Design files in text formats:
——————————

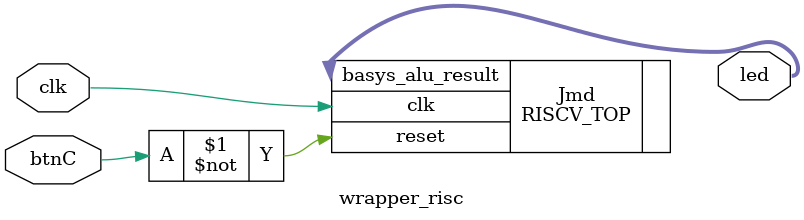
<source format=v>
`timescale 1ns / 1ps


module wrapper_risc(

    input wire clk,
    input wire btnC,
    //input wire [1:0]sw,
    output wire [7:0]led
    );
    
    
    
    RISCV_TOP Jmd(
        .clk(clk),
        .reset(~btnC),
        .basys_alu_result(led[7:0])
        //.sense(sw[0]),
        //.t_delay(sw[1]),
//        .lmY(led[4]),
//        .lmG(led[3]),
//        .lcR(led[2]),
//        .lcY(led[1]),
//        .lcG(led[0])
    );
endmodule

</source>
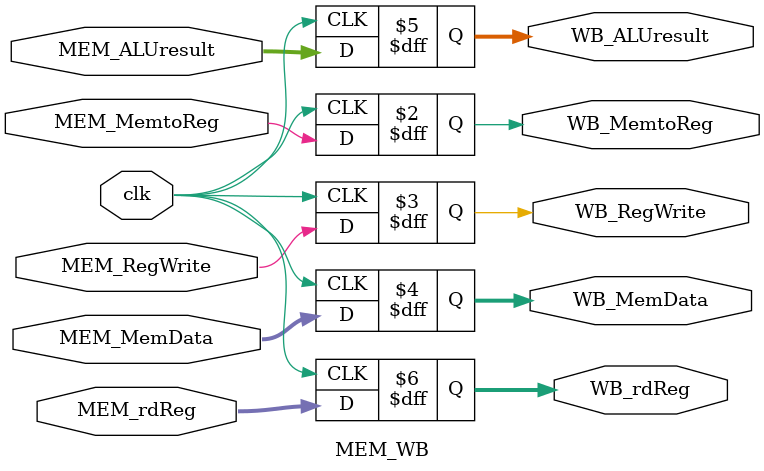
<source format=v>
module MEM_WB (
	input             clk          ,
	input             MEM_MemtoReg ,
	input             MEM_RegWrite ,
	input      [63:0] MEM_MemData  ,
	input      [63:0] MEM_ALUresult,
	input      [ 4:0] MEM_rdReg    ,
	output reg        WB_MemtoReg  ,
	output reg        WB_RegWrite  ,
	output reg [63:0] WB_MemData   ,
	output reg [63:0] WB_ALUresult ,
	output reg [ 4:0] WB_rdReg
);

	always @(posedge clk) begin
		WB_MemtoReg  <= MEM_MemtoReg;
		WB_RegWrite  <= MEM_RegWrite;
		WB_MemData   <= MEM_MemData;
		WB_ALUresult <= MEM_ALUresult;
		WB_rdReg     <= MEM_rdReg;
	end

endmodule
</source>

——————————

- _PROBLEM REQUIREMENTS_:
The records above are to be restated word for word, with every picture left out.

- _SOLVED PROBLEM_:
<source format=v>
`timescale 1ns / 1ps


module wrapper_risc(

    input wire clk,
    input wire btnC,
    //input wire [1:0]sw,
    output wire [7:0]led
    );
    
    
    
    RISCV_TOP Jmd(
        .clk(clk),
        .reset(~btnC),
        .basys_alu_result(led[7:0])
        //.sense(sw[0]),
        //.t_delay(sw[1]),
//        .lmY(led[4]),
//        .lmG(led[3]),
//        .lcR(led[2]),
//        .lcY(led[1]),
//        .lcG(led[0])
    );
endmodule

</source>
<source format=v>
module MEM_WB (
	input             clk          ,
	input             MEM_MemtoReg ,
	input             MEM_RegWrite ,
	input      [63:0] MEM_MemData  ,
	input      [63:0] MEM_ALUresult,
	input      [ 4:0] MEM_rdReg    ,
	output reg        WB_MemtoReg  ,
	output reg        WB_RegWrite  ,
	output reg [63:0] WB_MemData   ,
	output reg [63:0] WB_ALUresult ,
	output reg [ 4:0] WB_rdReg
);

	always @(posedge clk) begin
		WB_MemtoReg  <= MEM_MemtoReg;
		WB_RegWrite  <= MEM_RegWrite;
		WB_MemData   <= MEM_MemData;
		WB_ALUresult <= MEM_ALUresult;
		WB_rdReg     <= MEM_rdReg;
	end

endmodule
</source>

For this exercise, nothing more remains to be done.